Training a 'New Generation' to Tango
For those not especially familiar with the tango, the mention of this slow, sleek Argentinian dance likely evokes a few standard images: a rose clenched between teeth, a dark ballroom, a woman in a red dress (an image that has become even more iconic recently thanks to the Dancer Girl emoji). However, those who dance the tango frequently know that it is much more than the elaborate and dramatic routines performed on shows like Dancing With the Stars. According to Micaela Colleen Barrett and Alberto Ramos Cordero of the Cleveland Tango School, tango dancing fosters a community of dancers across the nation and the world, which is continually growing.
This month, Barrett and Cordero will host Tango @ Oberlin, teaching two, six-week sessions on campus—one for students and one for staff and faculty—so that members of the Oberlin community will have the opportunity to discover the beauty of the dance. The pair, who have been teaching tango in Cleveland for more than year, have made it their mission to train “a new generation of dancers” in the art, capitalizing on the fact that the dance is actually quite easy for beginners to learn. “Basically it’s super simple, especially at the beginning, and it’s just about learning how to move in space and move with a partner,” says Barrett. “There’s no tricks, there’s no big moves.”
Tango @ Oberlin was organized by staff and faculty members Kasia Karapuda, Maia Solovieva, Ana Cara, and Alysia Ramos.
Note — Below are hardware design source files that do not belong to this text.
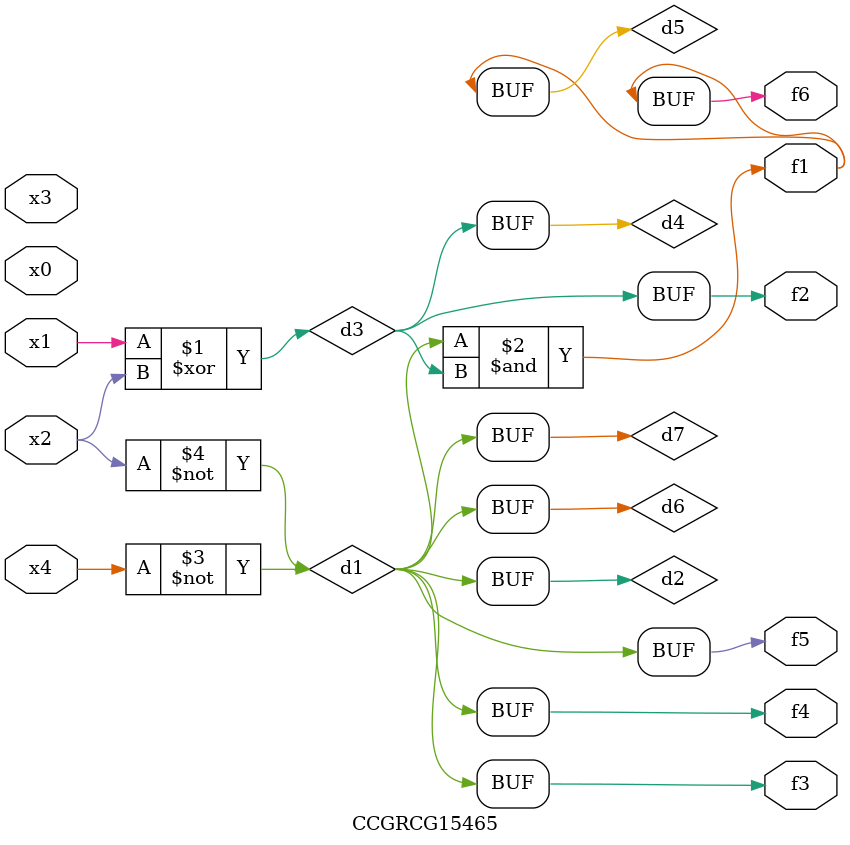
<source format=v>
module CCGRCG15465(
	input x0, x1, x2, x3, x4,
	output f1, f2, f3, f4, f5, f6
);

	wire d1, d2, d3, d4, d5, d6, d7;

	not (d1, x4);
	not (d2, x2);
	xor (d3, x1, x2);
	buf (d4, d3);
	and (d5, d1, d3);
	buf (d6, d1, d2);
	buf (d7, d2);
	assign f1 = d5;
	assign f2 = d4;
	assign f3 = d7;
	assign f4 = d7;
	assign f5 = d7;
	assign f6 = d5;
endmodule

</source>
Karapuda, director of analytics in the Oberlin Investment Office, discovered tango around 2009 through an ExCo course. After a few years, the ExCo was discontinued, and Karapuda began dancing in Cleveland regularly. “There are few other dancers in the Oberlin area, and we wished we could bring it closer to the community,” she says.
With the opening of the Cleveland Tango School last year, the idea of bringing tango back to Oberlin’s campus suddenly became much more of a reality. “Alberto and Micaela came down [in the spring 2016 semester] and we had a free demo, and 20 to 30 students showed up,” says Karapuda. “After, we had a kind of business meeting — ‘How can we make this happen?’” It was important to all parties that the lessons be free and accessible to students, and eventually the group secured funding from several departments, including dance and Hispanic studies.
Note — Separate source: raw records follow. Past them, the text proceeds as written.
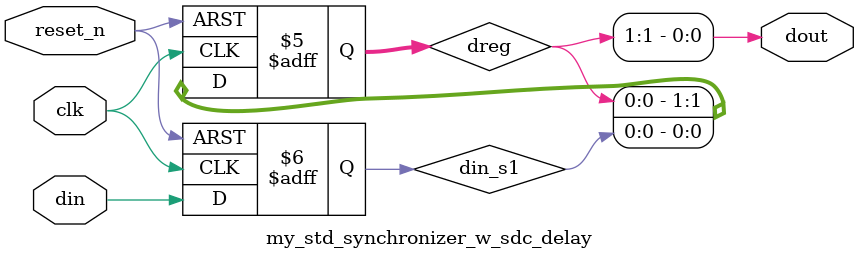
<source format=v>

`timescale 1ns / 1ns

module my_std_synchronizer_w_sdc_delay (
                                clk, 
                                reset_n, 
                                din, 
                                dout
                                );

    // GLOBAL PARAMETER DECLARATION
    parameter depth = 3; // This value must be >= 2 !
       
    // INPUT PORT DECLARATION 
    input   clk;
    input   reset_n;    
    input   din;

    // OUTPUT PORT DECLARATION 
    output  dout;

    // QuartusII synthesis directives:
    //     1. Preserve all registers ie. do not touch them.
    //     2. Do not merge other flip-flops with synchronizer flip-flops.
    // QuartusII TimeQuest directives:
    //     1. Identify all flip-flops in this module as members of the synchronizer 
    //        to enable automatic metastability MTBF analysis.
    //     2. Cut all timing paths terminating on data input pin of the first flop din_s1.

    (* altera_attribute = {"-name SYNCHRONIZER_IDENTIFICATION FORCED_IF_ASYNCHRONOUS; -name DONT_MERGE_REGISTER ON; -name PRESERVE_REGISTER ON; -name SDC_STATEMENT \"set_max_delay -to [get_keepers {*my_std_synchronizer_w_sdc_delay:*|din_s1}] 40\" -name SDC_STATEMENT \"set_min_delay -to [get_keepers {*my_std_synchronizer_w_sdc_delay:*|din_s1}] -15\"  "} *) reg din_s1;

    (* altera_attribute = {"-name SYNCHRONIZER_IDENTIFICATION FORCED_IF_ASYNCHRONOUS; -name DONT_MERGE_REGISTER ON; -name PRESERVE_REGISTER ON"} *) reg [depth-2:0] dreg;    

    always @(posedge clk or negedge reset_n) begin
        if (reset_n == 0) 
            din_s1 <= 1'b0;
        else
            din_s1 <= din;
    end  

    // the remaining synchronizer registers form a simple shift register
    // of length depth-1

    generate
        if (depth < 3) begin
            always @(posedge clk or negedge reset_n) begin
                if (reset_n == 0) 
                    dreg <= {depth-1{1'b0}};      
                else
                    dreg <= din_s1;
            end     
        end else begin
            always @(posedge clk or negedge reset_n) begin
                if (reset_n == 0) 
                    dreg <= {depth-1{1'b0}};
                else
                    dreg <= {dreg[depth-3:0], din_s1};
            end
        end
    endgenerate

    assign dout = dreg[depth-2];
   
endmodule  // my_std_synchronizer
// END OF MODULE
</source>
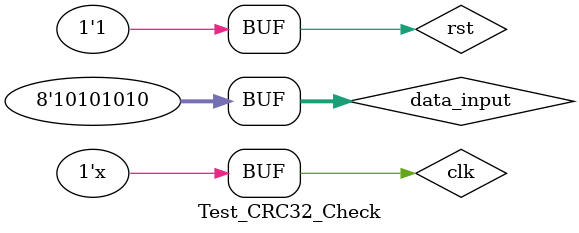
<source format=v>
`timescale 1ns/10ps
module Test_CRC32_Check();
	reg clk;
	reg rst;
	reg [7:0]data_input;
	wire [39:0]data_receive;
	parameter SYS_CLK=10;
CRC32_Check U1(.data(data_input),.rst(rst),.clk(clk),.data_crc(data_receive));
initial 
	begin 
	data_input=8'haa;
	#5 rst=1'b0;
	#10 rst=1'b1;
	#10 clk=1'b0;
	end
always #SYS_CLK clk<=~clk;

endmodule

	

</source>
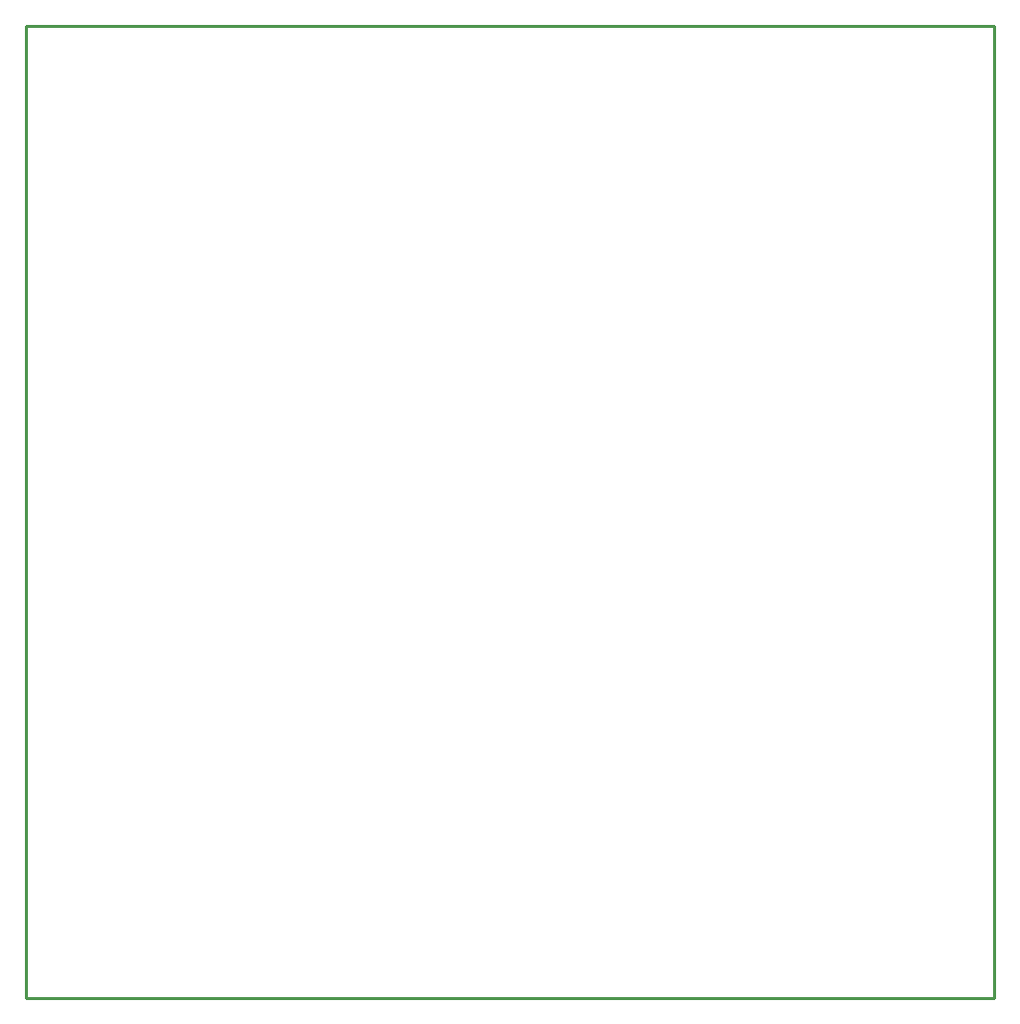
<source format=gbr>
G04 EAGLE Gerber RS-274X export*
G75*
%MOIN*%
%FSLAX34Y34*%
%LPD*%
%IN*%
%IPPOS*%
%AMOC8*
5,1,8,0,0,1.08239X$1,22.5*%
G01*
%ADD10C,0.010000*%


D10*
X0Y0D02*
X32370Y0D01*
X32370Y32496D01*
X0Y32496D01*
X0Y0D01*
M02*

</source>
Because the dances can often be quite intimate, the organizers divided the event into two sessions in hopes that newcomers will feel more comfortable when surrounded by their peers. Free student sessions will be taught in Spanish House; non-students can register for sessions at the Dancer’s Studio in Oberlin. For those with limited tango or dancing experience who may be hesitant about stopping by, Barrett has some encouraging words. She explains the space is intended to make dancers feel safe: “When you get in there, you know you’re not really going to be disturbed, you’re going to learn about a lot of things,” she says. “The organizers have really tried to make it comfortable for people to come and express themselves, which is kind of unusual from the [tango events] we’ve found in other places. Not only that, it’s a place you can walk in and find people conversing and interacting and talking. It’s a haven where they can be themselves.”
Student sessions will be taught from 4:30-6pm Tuesdays in Spanish House; staff, faculty, and community can register for classes ($84 for six weeks) at the Dancer’s Studio at Oberlin, taught from 7-8pm Tuesdays.